DATA PROVIDED:
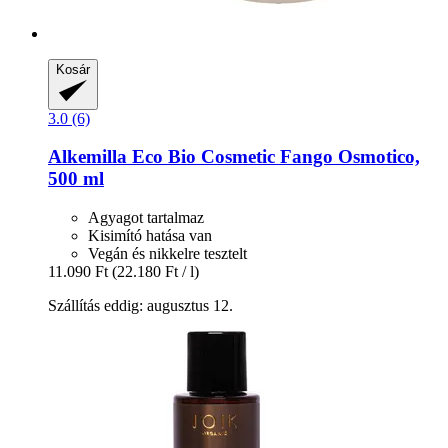
Kosár
3.0 (6)
Alkemilla Eco Bio Cosmetic
Fango Osmotico,
500 ml
Agyagot tartalmaz
Kisimító hatása van
Vegán és nikkelre tesztelt
11.090 Ft
(22.180 Ft / l)
Szállítás eddig: augusztus 12.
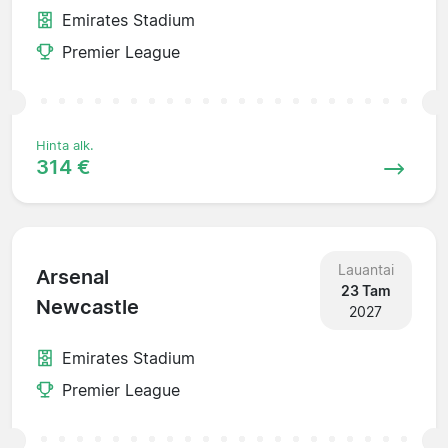
Emirates Stadium
Premier League
Hinta alk.
314 €
Lauantai
Arsenal
23 Tam
Newcastle
2027
Emirates Stadium
Premier League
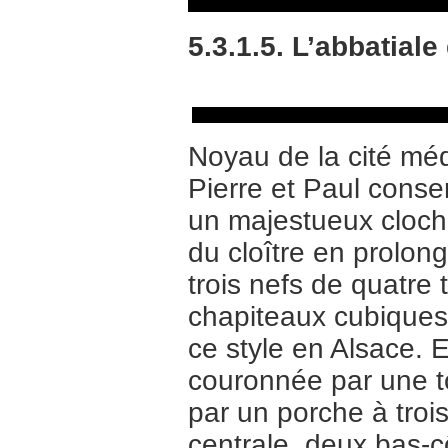
5.3.1.5. L’abbatia
Noyau de la cité méd
Pierre et Paul cons
un majestueux cloche
du cloître en prolong
trois nefs de quatre
chapiteaux cubiques. 
ce style en Alsace. E
couronnée par une t
par un porche à tro
centrale, deux bas-c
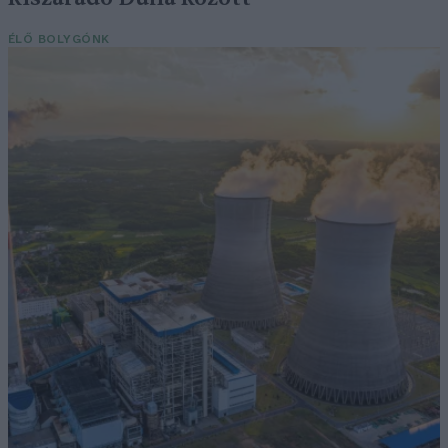
ÉLŐ BOLYGÓNK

WORK TO COMPLETE: Reproduce every line of text in the material above, character for character and in the same order, and leave the pictures out of your answer.

TASK RESULT:
Kosár
3.0 (6)
Alkemilla Eco Bio Cosmetic
Fango Osmotico,
500 ml
Agyagot tartalmaz
Kisimító hatása van
Vegán és nikkelre tesztelt
11.090 Ft
(22.180 Ft / l)
Szállítás eddig: augusztus 12.
Emirates Stadium
Premier League
Hinta alk.
314 €
Lauantai
Arsenal
23 Tam
Newcastle
2027
Emirates Stadium
Premier League
5.3.1.5. L’abbatia
Noyau de la cité méd
Pierre et Paul cons
un majestueux cloche
du cloître en prolong
trois nefs de quatre
chapiteaux cubiques. 
ce style en Alsace. E
couronnée par une t
par un porche à tro
centrale, deux bas-c
ÉLŐ BOLYGÓNK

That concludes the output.